(1.) Several questions of law have been argued in this appeal, but it is necessary only to decide one of them as it is sufficient to dispose of the appeal.
(2.) The facts connected with that point are briefly these: The suit, out of which this second appeal has arisen, was filed on the 4th of June 1907 on a mortgage, dated the 29th of April 1897. The mortgagee sought to enforce his mortgage claim by sale of the mortgaged property. A preliminary decree was passed on the 30th of June 1910 as contemplated by Order XXXIV, Rule 4, of the Civil Procedure Code, ordering, among other things, defendants Nos. 1 and 2 to pay the mortgage amount within six mouths to the plaintiff and in default directing a sale of the mortgaged property. The defendants Nos. 1. and 2 failed to pay the amount, and a final decree for sale was made on the 15th of March 1912, apparently as contemplated by Rule 5 of the same Order. The present appellant, who is defendant No. 1, had not appealed against the decree of the 30th of June 1910; but he appealed to the District Court from the decree of the 15th of March within the time allowed by law. In that appeal he substantially raised points against the decree of the 30th of June 1910. It was objected in the lower Appellate Court that in virtue of the provisions of Section 97 of the Civil Procedure Code the appellant could not raise any point against the preliminary decree in his appeal against the final decree of the 15th of March 1912. The lower Appellate Court held that the appellant was precluded from disputing the correctness of the preliminary decree in the appeal preferred from the final decree.

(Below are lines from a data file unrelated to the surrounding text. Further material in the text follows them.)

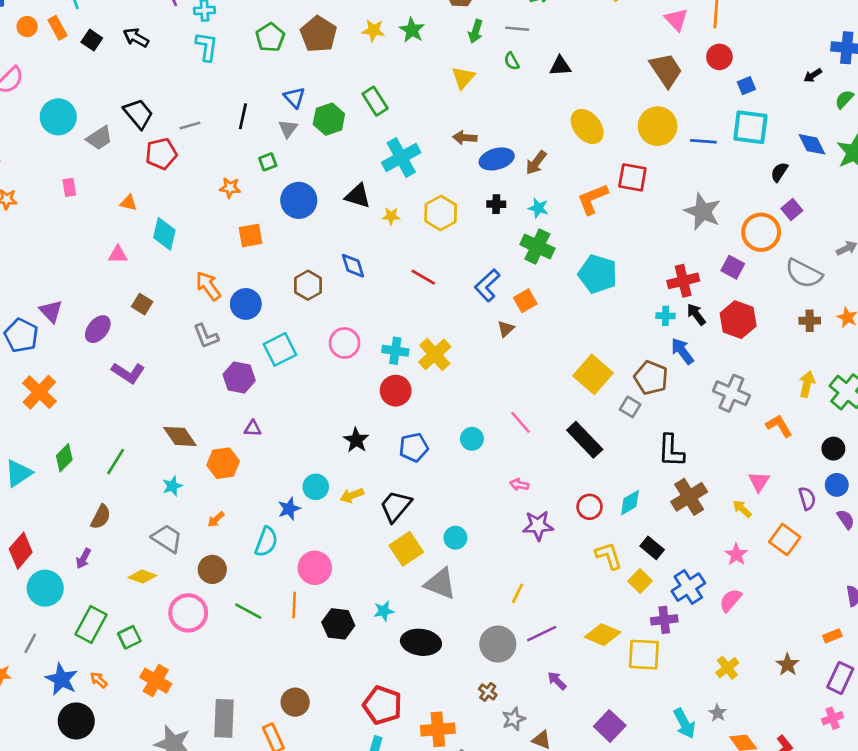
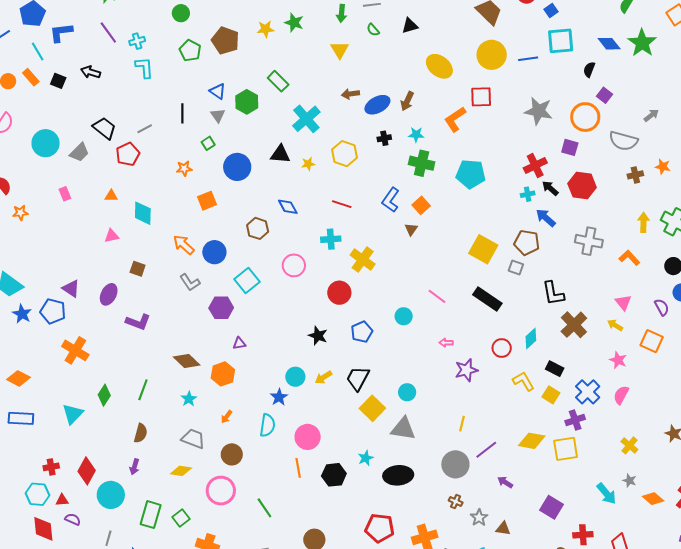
cyan cross: (395, 351) -> (331, 239), moved
green line: (248, 611) -> (264, 508), moved, turned 40

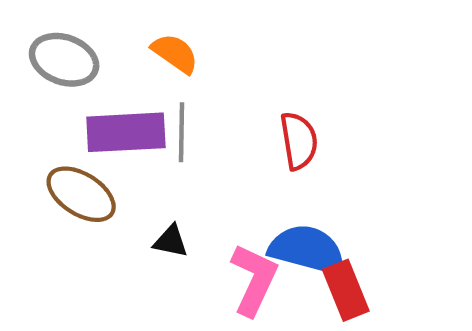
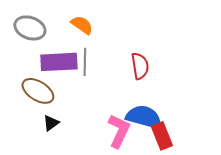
black triangle: (171, 241) -> (51, 123), moved, turned -48

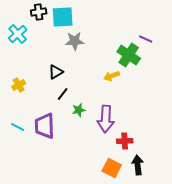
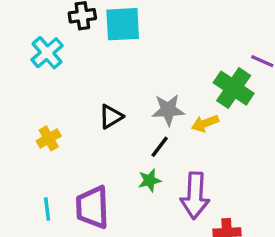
gray star: (75, 41) -> (168, 110), moved
black line: (63, 94) -> (160, 147), moved
cyan line: (18, 127) -> (47, 209), turned 56

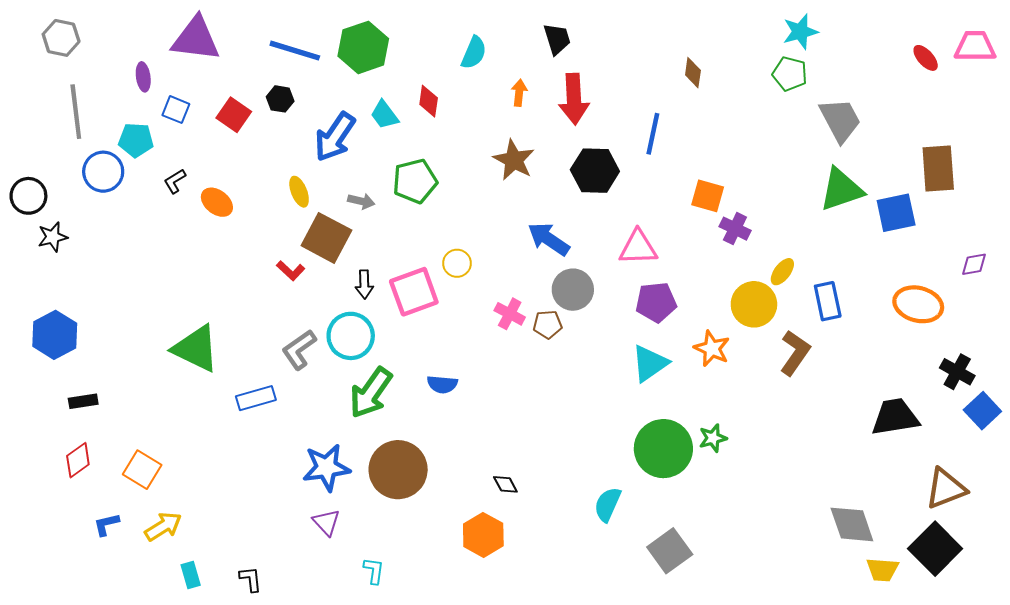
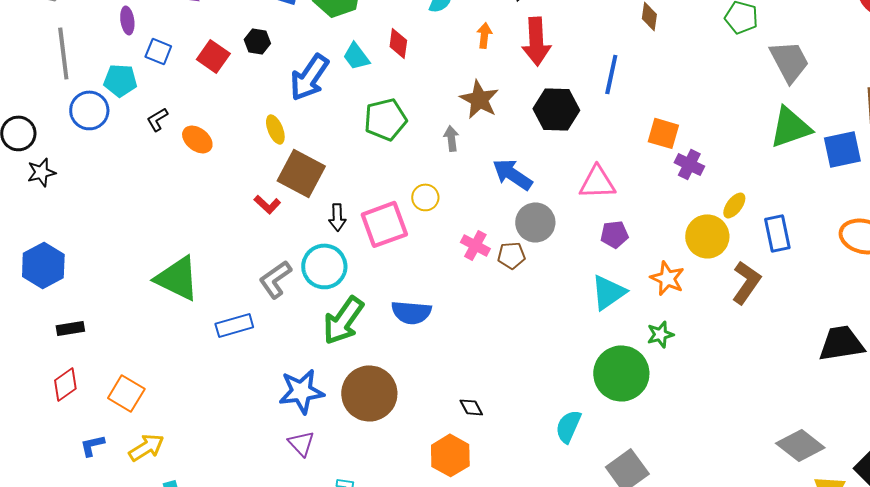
gray arrow: (361, 201) -> (451, 138), moved, turned -110
purple pentagon: (656, 302) -> (614, 234), size x0.7
blue semicircle: (442, 384) -> (411, 312), size x1.4
green star: (713, 438) -> (660, 334), moved
gray diamond: (852, 524) -> (800, 445), turned -33

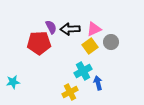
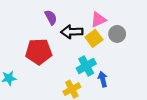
black arrow: (70, 29) -> (72, 32), moved
red pentagon: (39, 43) -> (39, 52), moved

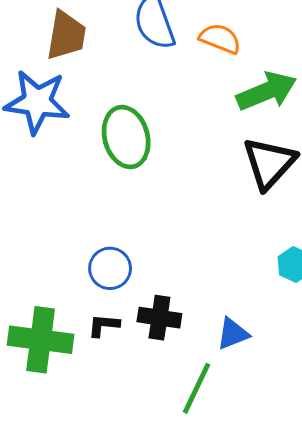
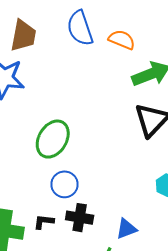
green ellipse: (126, 137) -> (53, 139), moved, turned 45
blue circle: (110, 268) -> (65, 184), moved

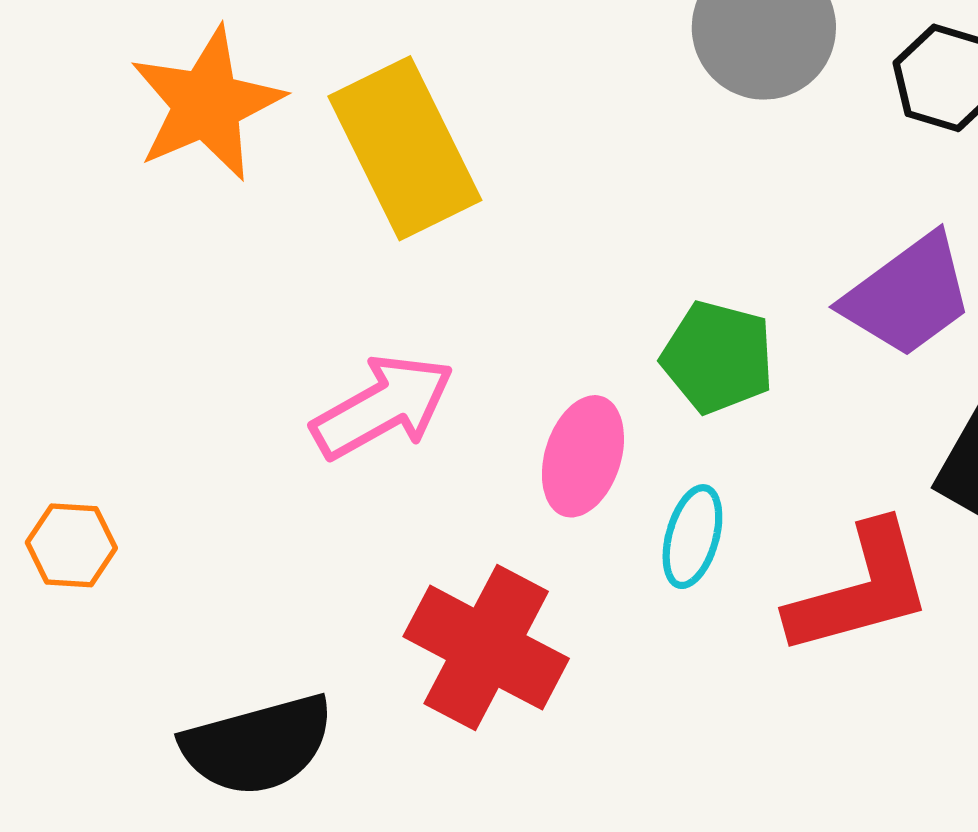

(3.) The learned Counsel for the appellant before us has questioned the correctness of this view and has urged that the present suit having been filed before the new Code came into force, the right of appeal must be held to have accrued to him under the old Code of 1882, that it could not be taken away or modified in any way by the new Code, that under the old Code there was no distinction made between a preliminary and final decree and that it was open to him in appeal from the final decide to argue the whole case according to the repealed Code.